== Aangeleverde tekst ==
******************************

Twijfelt u eraan of een van de bovenstaande wisselwerkingen voor u van belang is? Neem dan contact op met uw apotheker of arts. Vertel uw arts altijd dat u sint-janskruid gebruikt.

Kan ik met dit medicijn autorijden, alcohol drinken en alles eten of drinken?

autorijden?
Meestal heeft dit medicijn geen effect op de rijvaardigheid. Autorijden is dan geen probleem. Maar het kan zijn dat u als u dit medicijn gebruikt, wat vermoeid, duizelig of verward bent. Heeft u hier last van? Dan kunt u beter niet autorijden.

Let op: ook depressiviteit kan een reden zijn dat u niet mag autorijden. Overleg met uw arts of dat bij u het geval is. Wilt u meer informatie over autorijden bij bepaalde aandoeningen? Kijk dan op de website van het CBR.

Voor meer algemene informatie kunt u het thema ‘Medicijnen in het verkeer‘ lezen. In dit thema leest u bijvoorbeeld wat de wet zegt over medicijnen in het verkeer. Ook vindt u adviezen waarmee u rekening moet houden als u wel (weer) mag autorijden.

alcohol drinken en alles eten?
Er zijn voor dit medicijn geen beperkingen bekend.

Mag ik dit medicijn gebruiken als ik zwanger ben, wil worden of borstvoeding geef?

Zwangerschap
Gebruik dit medicijn alleen in overleg met uw arts. Weeg met uw arts de ernst van uw aandoening af tegen het risico van dit medicijn voor het kind. Er zijn niet veel zwangere vrouwen die dit medicijn hebben gebruikt. Daarom is niet zeker wat de risico’s zijn voor zwangere vrouwen en hun kind. Wel is bekend dat het kind ontwenningsverschijnselen kan krijgen na de geboorte. Dit merkt u aan trillen, een onregelmatige ademhaling, slecht drinken en hard huilen.

******************************

Opgeslagen items uit de dataset:
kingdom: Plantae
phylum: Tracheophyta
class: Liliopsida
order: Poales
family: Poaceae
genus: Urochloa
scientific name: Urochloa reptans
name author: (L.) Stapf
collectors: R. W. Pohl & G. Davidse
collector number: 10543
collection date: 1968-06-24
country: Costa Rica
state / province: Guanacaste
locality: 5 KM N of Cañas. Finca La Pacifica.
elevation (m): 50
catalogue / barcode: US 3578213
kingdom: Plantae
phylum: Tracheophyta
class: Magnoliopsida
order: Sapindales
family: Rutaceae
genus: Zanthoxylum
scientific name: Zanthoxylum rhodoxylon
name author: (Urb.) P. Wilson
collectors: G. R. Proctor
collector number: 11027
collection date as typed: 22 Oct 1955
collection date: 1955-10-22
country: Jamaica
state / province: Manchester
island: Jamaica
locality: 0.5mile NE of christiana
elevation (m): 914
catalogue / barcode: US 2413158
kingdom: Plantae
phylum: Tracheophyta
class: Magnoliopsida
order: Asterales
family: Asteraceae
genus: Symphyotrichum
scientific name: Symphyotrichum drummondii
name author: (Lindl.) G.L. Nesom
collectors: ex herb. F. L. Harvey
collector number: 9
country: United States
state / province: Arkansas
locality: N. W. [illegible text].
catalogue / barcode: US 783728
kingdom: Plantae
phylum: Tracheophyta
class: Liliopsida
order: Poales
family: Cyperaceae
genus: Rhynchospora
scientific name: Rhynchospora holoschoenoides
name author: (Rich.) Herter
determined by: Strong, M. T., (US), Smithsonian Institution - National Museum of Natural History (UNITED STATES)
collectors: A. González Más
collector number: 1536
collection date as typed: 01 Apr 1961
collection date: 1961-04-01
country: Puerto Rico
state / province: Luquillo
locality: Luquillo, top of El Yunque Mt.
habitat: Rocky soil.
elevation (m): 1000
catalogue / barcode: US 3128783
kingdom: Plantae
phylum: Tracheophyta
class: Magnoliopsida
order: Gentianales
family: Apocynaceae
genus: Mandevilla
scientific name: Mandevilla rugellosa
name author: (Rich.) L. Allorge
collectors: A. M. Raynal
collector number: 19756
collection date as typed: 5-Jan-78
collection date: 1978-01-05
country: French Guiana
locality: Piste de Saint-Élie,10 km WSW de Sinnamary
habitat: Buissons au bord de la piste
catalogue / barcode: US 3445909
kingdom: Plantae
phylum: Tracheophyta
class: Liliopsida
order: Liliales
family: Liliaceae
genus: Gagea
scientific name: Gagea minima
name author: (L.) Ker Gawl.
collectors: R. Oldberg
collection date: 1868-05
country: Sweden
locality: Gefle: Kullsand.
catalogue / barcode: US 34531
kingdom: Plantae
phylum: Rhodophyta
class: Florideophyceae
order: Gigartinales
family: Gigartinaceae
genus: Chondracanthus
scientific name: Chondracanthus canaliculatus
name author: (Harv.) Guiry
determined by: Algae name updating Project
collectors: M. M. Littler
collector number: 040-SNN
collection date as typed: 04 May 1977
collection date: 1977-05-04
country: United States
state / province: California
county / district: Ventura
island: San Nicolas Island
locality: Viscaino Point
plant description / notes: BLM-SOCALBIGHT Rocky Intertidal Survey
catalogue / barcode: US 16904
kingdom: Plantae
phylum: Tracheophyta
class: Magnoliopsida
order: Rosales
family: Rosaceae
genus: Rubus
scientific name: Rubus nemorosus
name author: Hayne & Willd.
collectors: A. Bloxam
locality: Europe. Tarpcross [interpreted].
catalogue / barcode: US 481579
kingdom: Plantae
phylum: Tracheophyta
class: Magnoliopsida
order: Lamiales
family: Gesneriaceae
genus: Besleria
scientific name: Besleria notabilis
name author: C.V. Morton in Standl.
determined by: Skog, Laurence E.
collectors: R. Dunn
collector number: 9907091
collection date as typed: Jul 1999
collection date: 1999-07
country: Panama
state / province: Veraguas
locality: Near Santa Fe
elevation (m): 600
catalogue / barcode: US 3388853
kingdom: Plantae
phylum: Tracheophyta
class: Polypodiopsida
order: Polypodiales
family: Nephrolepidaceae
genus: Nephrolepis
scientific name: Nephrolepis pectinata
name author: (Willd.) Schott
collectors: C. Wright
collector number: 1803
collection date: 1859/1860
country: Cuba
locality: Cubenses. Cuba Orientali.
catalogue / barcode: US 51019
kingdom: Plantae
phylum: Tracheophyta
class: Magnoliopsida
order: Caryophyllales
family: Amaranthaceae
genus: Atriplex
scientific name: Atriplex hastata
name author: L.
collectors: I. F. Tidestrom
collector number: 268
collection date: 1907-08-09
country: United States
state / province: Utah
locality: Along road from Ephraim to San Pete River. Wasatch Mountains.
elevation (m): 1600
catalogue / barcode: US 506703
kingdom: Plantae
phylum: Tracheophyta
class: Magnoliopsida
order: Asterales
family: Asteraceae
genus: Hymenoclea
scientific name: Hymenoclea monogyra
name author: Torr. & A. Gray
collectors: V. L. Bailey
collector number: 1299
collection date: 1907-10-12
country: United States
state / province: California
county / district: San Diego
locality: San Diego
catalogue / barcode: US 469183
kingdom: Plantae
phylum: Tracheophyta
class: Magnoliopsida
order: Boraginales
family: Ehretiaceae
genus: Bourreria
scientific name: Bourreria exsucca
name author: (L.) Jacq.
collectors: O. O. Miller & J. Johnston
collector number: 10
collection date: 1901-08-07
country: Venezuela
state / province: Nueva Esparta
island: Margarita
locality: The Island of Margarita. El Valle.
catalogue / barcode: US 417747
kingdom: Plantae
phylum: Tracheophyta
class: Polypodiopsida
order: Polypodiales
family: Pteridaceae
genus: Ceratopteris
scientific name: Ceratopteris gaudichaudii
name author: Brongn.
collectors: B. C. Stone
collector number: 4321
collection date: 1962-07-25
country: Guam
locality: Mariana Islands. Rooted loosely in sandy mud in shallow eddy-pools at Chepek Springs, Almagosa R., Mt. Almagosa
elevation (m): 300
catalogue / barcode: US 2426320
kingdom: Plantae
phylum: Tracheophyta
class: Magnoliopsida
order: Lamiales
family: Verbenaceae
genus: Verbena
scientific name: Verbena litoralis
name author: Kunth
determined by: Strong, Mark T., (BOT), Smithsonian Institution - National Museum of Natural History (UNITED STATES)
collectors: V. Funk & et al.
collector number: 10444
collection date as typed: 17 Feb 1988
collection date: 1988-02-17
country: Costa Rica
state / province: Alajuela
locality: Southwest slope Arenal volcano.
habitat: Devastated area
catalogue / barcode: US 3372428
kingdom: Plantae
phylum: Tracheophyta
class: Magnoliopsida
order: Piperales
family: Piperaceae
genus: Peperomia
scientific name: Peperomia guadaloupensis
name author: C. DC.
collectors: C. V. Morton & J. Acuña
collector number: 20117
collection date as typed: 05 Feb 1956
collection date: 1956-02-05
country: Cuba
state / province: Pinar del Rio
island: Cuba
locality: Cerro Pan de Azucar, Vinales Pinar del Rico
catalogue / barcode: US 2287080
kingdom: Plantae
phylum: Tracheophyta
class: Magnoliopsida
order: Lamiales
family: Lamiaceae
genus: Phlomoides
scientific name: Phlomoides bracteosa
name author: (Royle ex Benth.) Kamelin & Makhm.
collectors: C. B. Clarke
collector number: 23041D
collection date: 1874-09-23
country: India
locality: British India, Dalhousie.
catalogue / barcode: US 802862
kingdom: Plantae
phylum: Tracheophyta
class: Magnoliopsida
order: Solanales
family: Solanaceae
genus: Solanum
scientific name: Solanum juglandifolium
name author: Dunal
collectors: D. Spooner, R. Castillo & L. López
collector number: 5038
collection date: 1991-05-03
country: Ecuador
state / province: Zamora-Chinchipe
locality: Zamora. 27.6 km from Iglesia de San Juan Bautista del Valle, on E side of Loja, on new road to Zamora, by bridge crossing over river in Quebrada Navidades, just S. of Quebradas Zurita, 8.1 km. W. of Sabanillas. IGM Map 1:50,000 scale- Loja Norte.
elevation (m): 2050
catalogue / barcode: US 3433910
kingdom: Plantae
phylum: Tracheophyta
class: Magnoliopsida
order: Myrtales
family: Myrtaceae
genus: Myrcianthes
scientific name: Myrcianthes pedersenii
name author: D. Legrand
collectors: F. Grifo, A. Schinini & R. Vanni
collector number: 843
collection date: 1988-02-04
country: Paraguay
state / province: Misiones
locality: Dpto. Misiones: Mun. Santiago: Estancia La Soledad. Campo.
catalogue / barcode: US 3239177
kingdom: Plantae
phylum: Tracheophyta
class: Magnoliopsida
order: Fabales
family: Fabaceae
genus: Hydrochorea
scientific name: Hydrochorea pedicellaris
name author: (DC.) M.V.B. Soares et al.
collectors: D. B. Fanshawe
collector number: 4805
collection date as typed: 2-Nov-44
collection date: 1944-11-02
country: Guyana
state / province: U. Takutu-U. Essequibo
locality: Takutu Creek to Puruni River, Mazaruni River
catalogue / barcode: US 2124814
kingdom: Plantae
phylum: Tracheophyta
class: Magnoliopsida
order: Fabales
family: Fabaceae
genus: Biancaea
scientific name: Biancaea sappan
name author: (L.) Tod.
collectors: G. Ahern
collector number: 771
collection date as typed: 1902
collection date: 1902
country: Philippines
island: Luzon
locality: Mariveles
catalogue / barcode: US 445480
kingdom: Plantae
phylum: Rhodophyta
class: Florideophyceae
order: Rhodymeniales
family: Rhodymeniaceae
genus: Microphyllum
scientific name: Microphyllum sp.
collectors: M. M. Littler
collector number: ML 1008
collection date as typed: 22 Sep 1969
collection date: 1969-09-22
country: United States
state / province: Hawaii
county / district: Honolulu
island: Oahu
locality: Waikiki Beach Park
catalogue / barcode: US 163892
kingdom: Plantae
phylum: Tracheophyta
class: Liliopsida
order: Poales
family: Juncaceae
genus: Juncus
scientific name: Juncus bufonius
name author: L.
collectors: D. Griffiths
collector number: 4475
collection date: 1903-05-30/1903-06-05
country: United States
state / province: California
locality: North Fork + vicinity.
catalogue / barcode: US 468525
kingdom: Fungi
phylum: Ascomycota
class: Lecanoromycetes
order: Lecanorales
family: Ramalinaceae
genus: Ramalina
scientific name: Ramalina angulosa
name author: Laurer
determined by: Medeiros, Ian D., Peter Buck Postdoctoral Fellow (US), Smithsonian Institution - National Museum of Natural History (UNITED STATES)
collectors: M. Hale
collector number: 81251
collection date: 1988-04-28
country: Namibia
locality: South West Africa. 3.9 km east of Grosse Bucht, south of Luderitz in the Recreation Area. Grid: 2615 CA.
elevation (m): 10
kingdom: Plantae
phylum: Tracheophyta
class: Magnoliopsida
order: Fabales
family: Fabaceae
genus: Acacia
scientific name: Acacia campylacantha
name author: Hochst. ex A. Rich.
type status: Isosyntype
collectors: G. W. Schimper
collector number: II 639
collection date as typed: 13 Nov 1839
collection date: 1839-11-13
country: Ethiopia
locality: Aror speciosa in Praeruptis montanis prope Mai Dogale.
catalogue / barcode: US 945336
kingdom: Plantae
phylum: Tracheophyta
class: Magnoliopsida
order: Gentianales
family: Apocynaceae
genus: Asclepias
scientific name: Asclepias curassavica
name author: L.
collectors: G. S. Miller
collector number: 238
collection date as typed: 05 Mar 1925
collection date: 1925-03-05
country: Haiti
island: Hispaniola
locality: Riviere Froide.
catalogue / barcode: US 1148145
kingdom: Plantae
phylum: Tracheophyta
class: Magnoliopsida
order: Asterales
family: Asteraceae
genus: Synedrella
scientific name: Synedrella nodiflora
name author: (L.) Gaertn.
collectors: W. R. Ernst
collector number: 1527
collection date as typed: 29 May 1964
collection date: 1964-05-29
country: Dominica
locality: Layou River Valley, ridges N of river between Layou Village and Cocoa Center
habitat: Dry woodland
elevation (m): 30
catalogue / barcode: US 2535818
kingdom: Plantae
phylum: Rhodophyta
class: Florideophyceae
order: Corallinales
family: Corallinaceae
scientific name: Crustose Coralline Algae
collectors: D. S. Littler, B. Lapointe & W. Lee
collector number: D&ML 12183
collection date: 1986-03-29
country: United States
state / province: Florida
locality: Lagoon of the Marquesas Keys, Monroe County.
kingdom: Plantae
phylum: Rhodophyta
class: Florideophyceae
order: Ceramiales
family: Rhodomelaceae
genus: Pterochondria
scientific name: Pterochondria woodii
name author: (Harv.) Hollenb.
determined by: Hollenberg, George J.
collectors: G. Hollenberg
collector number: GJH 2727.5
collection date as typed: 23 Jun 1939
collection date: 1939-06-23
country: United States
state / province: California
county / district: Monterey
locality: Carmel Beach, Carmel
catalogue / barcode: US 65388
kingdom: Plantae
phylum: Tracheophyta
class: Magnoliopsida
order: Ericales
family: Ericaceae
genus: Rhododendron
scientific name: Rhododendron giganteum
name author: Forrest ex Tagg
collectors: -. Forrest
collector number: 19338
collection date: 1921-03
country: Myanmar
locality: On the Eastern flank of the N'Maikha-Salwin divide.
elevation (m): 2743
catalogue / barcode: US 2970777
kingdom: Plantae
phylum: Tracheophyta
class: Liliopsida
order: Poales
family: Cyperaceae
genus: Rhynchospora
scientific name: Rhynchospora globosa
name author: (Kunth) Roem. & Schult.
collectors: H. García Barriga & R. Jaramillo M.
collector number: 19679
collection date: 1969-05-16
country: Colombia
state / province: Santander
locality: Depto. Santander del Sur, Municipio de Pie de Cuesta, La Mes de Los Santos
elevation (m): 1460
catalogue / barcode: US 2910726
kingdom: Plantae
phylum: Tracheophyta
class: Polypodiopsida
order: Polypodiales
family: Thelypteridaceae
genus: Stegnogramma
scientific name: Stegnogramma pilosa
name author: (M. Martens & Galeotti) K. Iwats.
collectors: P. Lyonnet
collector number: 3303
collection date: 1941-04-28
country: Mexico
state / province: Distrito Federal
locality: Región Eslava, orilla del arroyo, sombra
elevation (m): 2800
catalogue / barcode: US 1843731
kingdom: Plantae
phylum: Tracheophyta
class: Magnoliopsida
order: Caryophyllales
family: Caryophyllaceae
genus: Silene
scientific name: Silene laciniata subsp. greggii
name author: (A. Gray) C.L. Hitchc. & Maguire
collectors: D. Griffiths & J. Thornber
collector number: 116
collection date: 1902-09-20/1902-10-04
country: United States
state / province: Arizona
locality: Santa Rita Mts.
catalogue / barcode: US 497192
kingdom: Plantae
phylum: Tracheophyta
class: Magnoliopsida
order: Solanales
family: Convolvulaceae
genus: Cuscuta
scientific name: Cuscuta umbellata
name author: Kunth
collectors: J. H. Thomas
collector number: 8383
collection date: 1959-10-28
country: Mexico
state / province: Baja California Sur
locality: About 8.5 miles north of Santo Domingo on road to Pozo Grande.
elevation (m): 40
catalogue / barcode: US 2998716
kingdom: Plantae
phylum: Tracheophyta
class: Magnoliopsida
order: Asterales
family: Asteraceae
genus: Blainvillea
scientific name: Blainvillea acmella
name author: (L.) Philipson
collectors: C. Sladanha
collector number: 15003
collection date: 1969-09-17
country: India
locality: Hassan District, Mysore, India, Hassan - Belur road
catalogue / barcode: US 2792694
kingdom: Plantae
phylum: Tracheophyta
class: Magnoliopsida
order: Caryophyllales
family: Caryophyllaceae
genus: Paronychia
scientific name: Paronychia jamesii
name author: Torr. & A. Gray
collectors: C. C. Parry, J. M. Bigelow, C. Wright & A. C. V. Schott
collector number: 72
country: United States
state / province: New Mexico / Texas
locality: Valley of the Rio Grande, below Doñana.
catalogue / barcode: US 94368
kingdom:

******************************

== Opdracht 1 ==
Schrijf uit de patiëntinformatie over dit medicijn het gedeelte over dat begint met de woorden die "autorijden?" bevatten en eindigt met "van het CBR.".
== Opdracht 2 ==
Vul de patiëntinformatie over dit medicijn aan door verder te schrijven na de laatste zin.

== Antwoordvak 1 ==
autorijden?
Meestal heeft dit medicijn geen effect op de rijvaardigheid. Autorijden is dan geen probleem. Maar het kan zijn dat u als u dit medicijn gebruikt, wat vermoeid, duizelig of verward bent. Heeft u hier last van? Dan kunt u beter niet autorijden.

Let op: ook depressiviteit kan een reden zijn dat u niet mag autorijden. Overleg met uw arts of dat bij u het geval is. Wilt u meer informatie over autorijden bij bepaalde aandoeningen? Kijk dan op de website van het CBR.

== Antwoordvak 2 ==
Maar soms kan het ook schadelijk voor de baby of voor u zijn, als uw aandoening niet zo goed mogelijk behandeld wordt. Zo kunnen depressieve klachten ook schadelijk zijn voor de moeder en het kind. Stoppen met dit medicijn als u al zwanger bent wordt dan meestal niet aangeraden. Overleg daarom met uw arts over de voor- en nadelen.

Heeft u een kinderwens? Overleg dan eerst met uw arts. Misschien kan uw arts u een ander medicijn voorschrijven, waarmee meer ervaring is bij zwangeren.

Borstvoeding
Wilt u borstvoeding geven, overleg dan met uw arts. U kunt dit medicijn beter NIET gebruiken als u borstvoeding geeft. Dit medicijn komt in een kleine hoeveelheid in de moedermelk. Het kan schadelijk zijn voor de baby. Misschien kunt u overstappen op een ander medicijn. Een medicijn waarvan wel bekend is dat u het veilig kunt gebruiken.

Hoe gebruik ik dit medicijn?

Kijk voor de juiste dosering op het etiket van de apotheek of in de bijsluiter.

Wanneer?
Het beste kunt u vaste tijdstippen kiezen, dan vergeet u minder snel een dosis. Bijvoorbeeld ’s ochtends na het ontbijt.

Hoe lang?
Na 4 tot 6 weken kunt u een verbetering van de stemming verwachten. Merkt u na die periode te weinig effect dan heeft voortzetting van het gebruik waarschijnlijk geen zin.